Curve Fitting in Python

Curve fitting is a statistical method used to establish a mathematical relationship between a set of data points and a continuous function. The goal is to find the best-fitting curve that approximates the data, allowing for predictions and analysis of trends. In this article, we will explore the concept of curve fitting, its underlying statistical principles, and how to implement it using Python.

Statistical Background: Linear Regression and Polynomial Regression

Before diving into curve fitting, it’s essential to understand two fundamental regression techniques: linear regression and polynomial regression. These methods form the foundation for many curve fitting techniques.

Linear Regression

Linear regression is a statistical method that models the relationship between a dependent variable y and one or more independent variables x. The goal is to find the equation of a straight line that best fits the data, minimizing the sum of the squared differences between the observed and predicted values. The mathematical formula for a simple linear regression line is:

$y = \beta_0 + \beta_1x$

where:

$\beta_0$ is the intercept, and
$\beta_1$ is the slope.

To estimate the coefficients, we use the method of least squares. In Python, we can use the scipy.stats.linregress function to perform linear regression.

Polynomial Regression

Polynomial regression extends linear regression to model non-linear relationships between variables. It models the relationship between a dependent variable y and one or more independent variables x using a polynomial function of degree n. The mathematical formula for a polynomial regression curve of degree n is:

$y = \beta_0 + \beta_1x + \beta_2x^2 + \beta_3x^3 + ... + \beta_nx^n$

where:

$\beta_0$ is the intercept,
$\beta_1$ to $\beta_n$ are the coefficients.

Python’s scipy.polynomial.polynomial module can be used to fit a polynomial curve to data.

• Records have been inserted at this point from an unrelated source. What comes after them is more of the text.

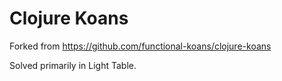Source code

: # Clojure Koans

Forked from https://github.com/functional-koans/clojure-koans

Solved primarily in Light Table.
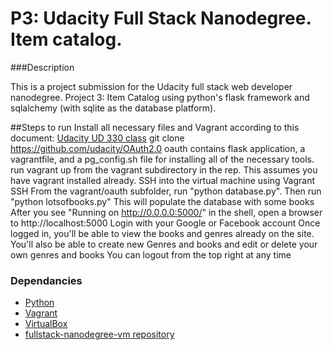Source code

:# P3: Udacity Full Stack Nanodegree. Item catalog.

###Description

This is a project submission for the Udacity full stack web developer nanodegree. 
Project 3: Item Catalog using python's flask framework and sqlalchemy (with sqlite as the database platform).



##Steps to run
Install all necessary files and Vagrant according to this document:
[Udacity UD 330 class](https://www.udacity.com/wiki/ud330/setup)
git clone https://github.com/udacity/OAuth2.0 oauth contains flask application, a vagrantfile, and a pg_config.sh file for installing all of the necessary tools.
run vagrant up from the vagrant subdirectory in the rep. This assumes you have vagrant installed already.
SSH into the virtual machine using Vagrant SSH
From the vagrant/oauth subfolder, run "python database.py". 
Then run "python lotsofbooks.py" This will populate the database with some books
After you see "Running on http://0.0.0.0:5000/" in the shell, open a browser to http://localhost:5000
Login with your Google or Facebook account
Once logged in, you'll be able to view the books and genres already on the site.
You'll also be able to create new Genres and books and edit or delete your own genres and books
You can logout from the top right at any time


### Dependancies
- [Python](https://www.python.org/downloads/) 
- [Vagrant](http://vagrantup.com/)
- [VirtualBox](https://www.virtualbox.org/)
- [fullstack-nanodegree-vm repository](http://github.com/udacity/fullstack-nanodegree-vm)



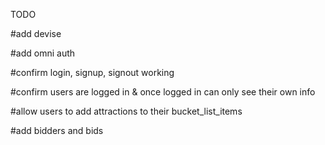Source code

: TODO

#add devise

#add omni auth

#confirm login, signup, signout working

#confirm users are logged in & once logged in can only see their own info

#allow users to add attractions to their bucket_list_items

#add bidders and bids
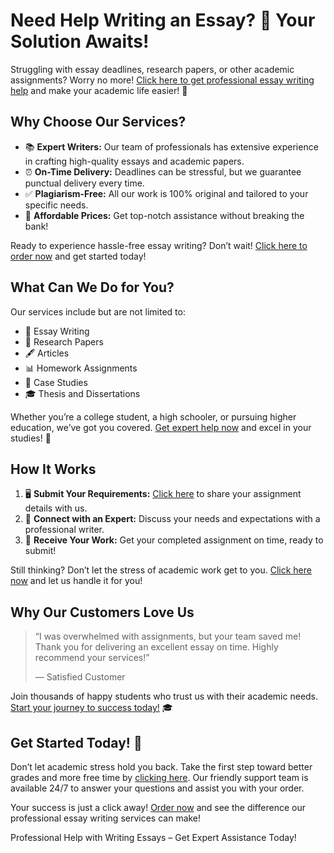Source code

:<h1>Need Help Writing an Essay? 📝 Your Solution Awaits!</h1>

<p>Struggling with essay deadlines, research papers, or other academic assignments? Worry no more! <a href="https://tinyurl.com/topessay?keyword=help+writing+an+essay" target="_blank">Click here to get professional essay writing help</a> and make your academic life easier! 🎉</p>

<h2>Why Choose Our Services?</h2>
<ul>
    <li>📚 <strong>Expert Writers:</strong> Our team of professionals has extensive experience in crafting high-quality essays and academic papers.</li>
    <li>⏰ <strong>On-Time Delivery:</strong> Deadlines can be stressful, but we guarantee punctual delivery every time.</li>
    <li>✅ <strong>Plagiarism-Free:</strong> All our work is 100% original and tailored to your specific needs.</li>
    <li>💸 <strong>Affordable Prices:</strong> Get top-notch assistance without breaking the bank!</li>
</ul>

<p>Ready to experience hassle-free essay writing? Don’t wait! <a href="https://tinyurl.com/topessay?keyword=help+writing+an+essay" target="_blank">Click here to order now</a> and get started today!</p>

<h2>What Can We Do for You?</h2>
<p>Our services include but are not limited to:</p>
<ul>
    <li>📖 Essay Writing</li>
    <li>📑 Research Papers</li>
    <li>🖋️ Articles</li>
    <li>📊 Homework Assignments</li>
    <li>🔬 Case Studies</li>
    <li>🎓 Thesis and Dissertations</li>
</ul>
<p>Whether you’re a college student, a high schooler, or pursuing higher education, we’ve got you covered. <a href="https://tinyurl.com/topessay?keyword=help+writing+an+essay" target="_blank">Get expert help now</a> and excel in your studies! 🌟</p>

<h2>How It Works</h2>
<ol>
    <li>🖥️ <strong>Submit Your Requirements:</strong> <a href="https://tinyurl.com/topessay?keyword=help+writing+an+essay" target="_blank">Click here</a> to share your assignment details with us.</li>
    <li>💬 <strong>Connect with an Expert:</strong> Discuss your needs and expectations with a professional writer.</li>
    <li>📂 <strong>Receive Your Work:</strong> Get your completed assignment on time, ready to submit!</li>
</ol>
<p>Still thinking? Don’t let the stress of academic work get to you. <a href="https://tinyurl.com/topessay?keyword=help+writing+an+essay" target="_blank">Click here now</a> and let us handle it for you!</p>

<h2>Why Our Customers Love Us</h2>
<blockquote>
    <p>“I was overwhelmed with assignments, but your team saved me! Thank you for delivering an excellent essay on time. Highly recommend your services!”</p>
    <footer>— Satisfied Customer</footer>
</blockquote>

<p>Join thousands of happy students who trust us with their academic needs. <a href="https://tinyurl.com/topessay?keyword=help+writing+an+essay" target="_blank">Start your journey to success today!</a> 🎓</p>

<h2>Get Started Today! 🚀</h2>
<p>Don’t let academic stress hold you back. Take the first step toward better grades and more free time by <a href="https://tinyurl.com/topessay?keyword=help+writing+an+essay" target="_blank">clicking here</a>. Our friendly support team is available 24/7 to answer your questions and assist you with your order.</p>

<p>Your success is just a click away! <a href="https://tinyurl.com/topessay?keyword=help+writing+an+essay" target="_blank">Order now</a> and see the difference our professional essay writing services can make!</p>
Professional Help with Writing Essays – Get Expert Assistance Today!

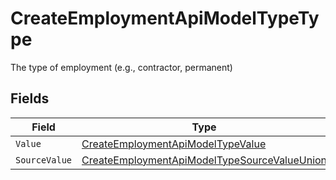 # CreateEmploymentApiModelTypeType

The type of employment (e.g., contractor, permanent)


## Fields

| Field                                                                                                                   | Type                                                                                                                    | Required                                                                                                                | Description                                                                                                             |
| ----------------------------------------------------------------------------------------------------------------------- | ----------------------------------------------------------------------------------------------------------------------- | ----------------------------------------------------------------------------------------------------------------------- | ----------------------------------------------------------------------------------------------------------------------- |
| `Value`                                                                                                                 | [CreateEmploymentApiModelTypeValue](../../Models/Components/CreateEmploymentApiModelTypeValue.md)                       | :heavy_minus_sign:                                                                                                      | N/A                                                                                                                     |
| `SourceValue`                                                                                                           | [CreateEmploymentApiModelTypeSourceValueUnion](../../Models/Components/CreateEmploymentApiModelTypeSourceValueUnion.md) | :heavy_minus_sign:                                                                                                      | N/A                                                                                                                     |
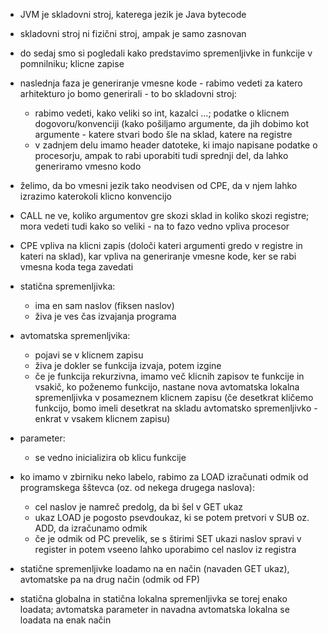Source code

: - JVM je skladovni stroj, katerega jezik je Java bytecode
- skladovni stroj ni fizični stroj, ampak je samo zasnovan

- do sedaj smo si pogledali kako predstavimo spremenljivke in funkcije v pomnilniku; klicne zapise
- naslednja faza je generiranje vmesne kode - rabimo vedeti za katero arhitekturo jo bomo generirali - to bo skladovni stroj:
	- rabimo vedeti, kako veliki so int, kazalci ...; podatke o klicnem dogovoru/konvenciji (kako pošiljamo argumente, da jih dobimo kot argumente - katere stvari bodo šle na sklad, katere na registre
	- v zadnjem delu imamo header datoteke, ki imajo napisane podatke o procesorju, ampak to rabi uporabiti tudi sprednji del, da lahko generiramo vmesno kodo

- želimo, da bo vmesni jezik tako neodvisen od CPE, da v njem lahko izrazimo katerokoli klicno konvencijo
- CALL ne ve, koliko argumentov gre skozi sklad in koliko skozi registre; mora vedeti tudi kako so veliki - na to fazo vedno vpliva procesor
- CPE vpliva na klicni zapis (določi kateri argumenti gredo v registre in kateri na sklad), kar vpliva na generiranje vmesne kode, ker se rabi vmesna koda tega zavedati

- statična spremenljivka:
	- ima en sam naslov (fiksen naslov)
	- živa je ves čas izvajanja programa
- avtomatska spremenljvika:
	- pojavi se v klicnem zapisu
	- živa je dokler se funkcija izvaja, potem izgine
	- če je funkcija rekurzivna, imamo več klicnih zapisov te funkcije in vsakič, ko poženemo funkcijo, nastane nova avtomatska lokalna spremenljivka v posameznem klicnem zapisu (če desetkrat kličemo funkcijo, bomo imeli desetkrat na skladu avtomatsko spremenljivko - enkrat v vsakem klicnem zapisu)
- parameter:
	- se vedno inicializira ob klicu funkcije

- ko imamo v zbirniku neko labelo, rabimo za LOAD izračunati odmik od programskega šštevca (oz. od nekega drugega naslova):
	- cel naslov je namreč predolg, da bi šel v GET ukaz
	- ukaz LOAD je pogosto psevdoukaz, ki se potem pretvori v SUB oz. ADD, da izračunamo odmik
	- če je odmik od PC prevelik, se s štirimi SET ukazi naslov spravi v register in potem vseeno lahko uporabimo cel naslov iz registra

- statične spremenljivke loadamo na en način (navaden GET ukaz), avtomatske pa na drug način (odmik od FP)
- statična globalna in statična lokalna spremenljivka se torej enako loadata; avtomatska parameter in navadna avtomatska lokalna se loadata na enak način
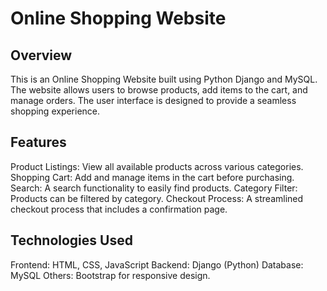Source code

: # Online Shopping Website

## Overview
This is an Online Shopping Website built using Python Django and MySQL. The website allows users to browse products, add items to the cart, and manage orders. The user interface is designed to provide a seamless shopping experience.

## Features
Product Listings: View all available products across various categories.
Shopping Cart: Add and manage items in the cart before purchasing.
Search: A search functionality to easily find products.
Category Filter: Products can be filtered by category.
Checkout Process: A streamlined checkout process that includes a confirmation page.
## Technologies Used
Frontend: HTML, CSS, JavaScript
Backend: Django (Python)
Database: MySQL
Others: Bootstrap for responsive design.
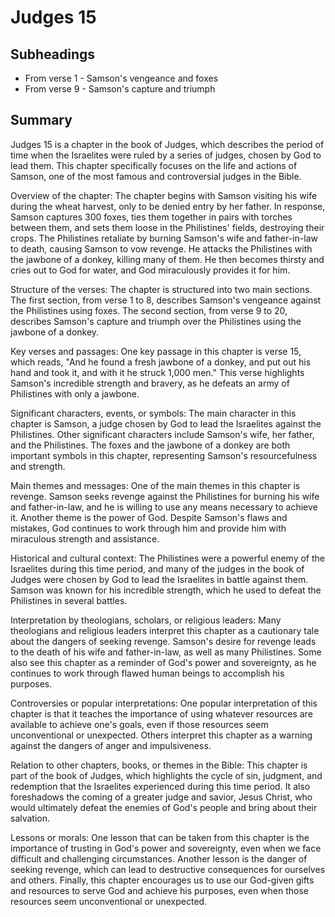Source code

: # Judges 15

## Subheadings

* From verse 1 - Samson's vengeance and foxes
* From verse 9 - Samson's capture and triumph

## Summary

Judges 15 is a chapter in the book of Judges, which describes the period of time when the Israelites were ruled by a series of judges, chosen by God to lead them. This chapter specifically focuses on the life and actions of Samson, one of the most famous and controversial judges in the Bible.

Overview of the chapter:
The chapter begins with Samson visiting his wife during the wheat harvest, only to be denied entry by her father. In response, Samson captures 300 foxes, ties them together in pairs with torches between them, and sets them loose in the Philistines' fields, destroying their crops. The Philistines retaliate by burning Samson's wife and father-in-law to death, causing Samson to vow revenge. He attacks the Philistines with the jawbone of a donkey, killing many of them. He then becomes thirsty and cries out to God for water, and God miraculously provides it for him.

Structure of the verses:
The chapter is structured into two main sections. The first section, from verse 1 to 8, describes Samson's vengeance against the Philistines using foxes. The second section, from verse 9 to 20, describes Samson's capture and triumph over the Philistines using the jawbone of a donkey.

Key verses and passages:
One key passage in this chapter is verse 15, which reads, "And he found a fresh jawbone of a donkey, and put out his hand and took it, and with it he struck 1,000 men." This verse highlights Samson's incredible strength and bravery, as he defeats an army of Philistines with only a jawbone.

Significant characters, events, or symbols:
The main character in this chapter is Samson, a judge chosen by God to lead the Israelites against the Philistines. Other significant characters include Samson's wife, her father, and the Philistines. The foxes and the jawbone of a donkey are both important symbols in this chapter, representing Samson's resourcefulness and strength.

Main themes and messages:
One of the main themes in this chapter is revenge. Samson seeks revenge against the Philistines for burning his wife and father-in-law, and he is willing to use any means necessary to achieve it. Another theme is the power of God. Despite Samson's flaws and mistakes, God continues to work through him and provide him with miraculous strength and assistance.

Historical and cultural context:
The Philistines were a powerful enemy of the Israelites during this time period, and many of the judges in the book of Judges were chosen by God to lead the Israelites in battle against them. Samson was known for his incredible strength, which he used to defeat the Philistines in several battles.

Interpretation by theologians, scholars, or religious leaders:
Many theologians and religious leaders interpret this chapter as a cautionary tale about the dangers of seeking revenge. Samson's desire for revenge leads to the death of his wife and father-in-law, as well as many Philistines. Some also see this chapter as a reminder of God's power and sovereignty, as he continues to work through flawed human beings to accomplish his purposes.

Controversies or popular interpretations:
One popular interpretation of this chapter is that it teaches the importance of using whatever resources are available to achieve one's goals, even if those resources seem unconventional or unexpected. Others interpret this chapter as a warning against the dangers of anger and impulsiveness.

Relation to other chapters, books, or themes in the Bible:
This chapter is part of the book of Judges, which highlights the cycle of sin, judgment, and redemption that the Israelites experienced during this time period. It also foreshadows the coming of a greater judge and savior, Jesus Christ, who would ultimately defeat the enemies of God's people and bring about their salvation.

Lessons or morals:
One lesson that can be taken from this chapter is the importance of trusting in God's power and sovereignty, even when we face difficult and challenging circumstances. Another lesson is the danger of seeking revenge, which can lead to destructive consequences for ourselves and others. Finally, this chapter encourages us to use our God-given gifts and resources to serve God and achieve his purposes, even when those resources seem unconventional or unexpected.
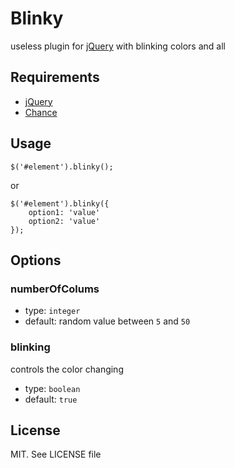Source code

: # Blinky

useless plugin for [jQuery][1] with blinking colors and all


## Requirements

* [jQuery][1]
* [Chance][2]


## Usage

    $('#element').blinky();

or

    $('#element').blinky({
        option1: 'value'
        option2: 'value'
    });


## Options

### numberOfColums

* type: `integer`
* default: random value between `5` and `50`

### blinking

controls the color changing

* type: `boolean`
* default: `true`



## License

MIT. See LICENSE file




[1]: http://www.jquery.com
[2]: http://chancejs.com/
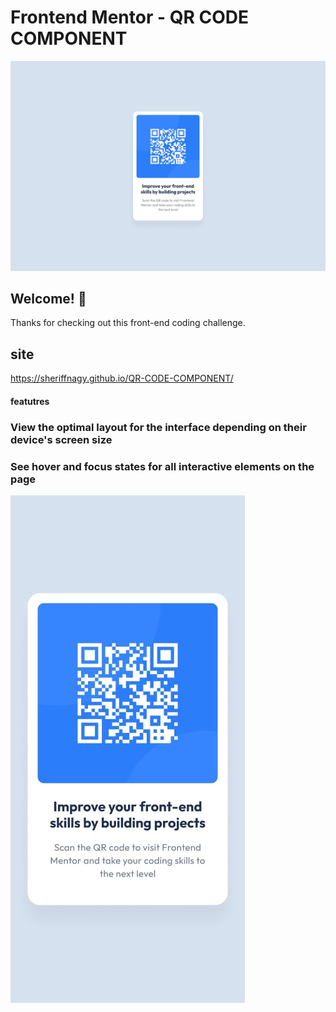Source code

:# Frontend Mentor - QR CODE COMPONENT

![Design preview for the QR code component coding challenge](./design/desktop-design.jpg)

## Welcome! 👋

Thanks for checking out this front-end coding challenge.


## site
https://sheriffnagy.github.io/QR-CODE-COMPONENT/



#### featutres

### View the optimal layout for the interface depending on their device's screen size

### See hover and focus states for all interactive elements on the page


![Geting Starting](./design//mobile-design.jpg)
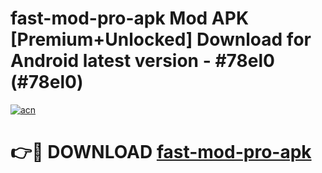 # fast-mod-pro-apk Mod APK [Premium+Unlocked] Download for Android latest version - #78el0 (#78el0)

[![acn](https://github.com/user-attachments/assets/0f9c940e-d8b0-45ae-aac7-cd30a18b3e1c)](https://app.mediaupload.pro?title=fast-mod-pro-apk&ref=19F)

# 👉🔴 DOWNLOAD [fast-mod-pro-apk](https://app.mediaupload.pro?title=fast-mod-pro-apk&ref=19F)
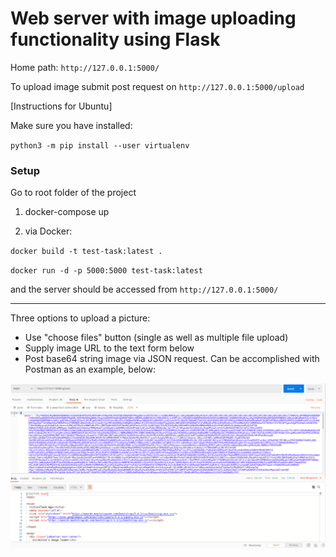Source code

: # Web server with image uploading functionality using Flask
Home path: `http://127.0.0.1:5000/` 

To upload image submit post request on `http://127.0.0.1:5000/upload`


[Instructions for Ubuntu]

Make sure you have installed:

`python3 -m pip install --user virtualenv`



### Setup

Go to root folder of the project
1)  docker-compose up

2) via Docker:

`docker build -t test-task:latest .`

`docker run -d -p 5000:5000 test-task:latest`

and the server should be accessed from `http://127.0.0.1:5000/`

 
 ___________________________________
 
 Three options to upload a picture:
 - Use "choose files"  button (single as well as multiple file upload)
 - Supply image URL to the text form below
 - Post base64 string image via JSON request. Can be accomplished with Postman as an example, below:
 
 ![alt-text](PostmanJSON.png)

Curve Fitting in Python: Scipy’s Curve Fitting Module

Scipy’s curve_fit function is a powerful tool for curve fitting in Python. It uses a Levenberg-Marquardt algorithm to minimize the sum of the squared differences between the observed and predicted values, allowing for fitting of non-linear functions.

Example: Curve Fitting a Gaussian Distribution

Let’s consider an example where we want to fit a Gaussian distribution to some data:

import numpy as np
from scipy.optimize import curve_fit
 
# Generate some data
x = np.linspace(-3, 3, 100)
y = np.exp(-(x + 1) ** 2 / 2)
y_noise = y + np.random.normal(0, 0.1, size=len(x))
 
# Fit the Gaussian distribution to the noisy data
p0 = [1, 1, 1]
popt, pcov = curve_fit(gaussian, x, y_noise, p0=p0)
 
# Plot the results
import matplotlib.pyplot as plt
 
plt.plot(x, y_noise, '.', label='Data')
plt.plot(x, gaussian(x, *popt), '-', label='Fit')
plt.legend()
plt.show()

In this example, we generate some data by adding Gaussian noise to a Gaussian distribution. We then use curve_fit to find the best-fitting parameters for the Gaussian distribution and plot the results.

Conclusion

Curve fitting is a versatile statistical method for modeling data and understanding relationships between variables. With Python’s powerful curve fitting tools, such as Scipy’s curve_fit function, it’s easier than ever to implement curve fitting techniques in your data analysis workflows.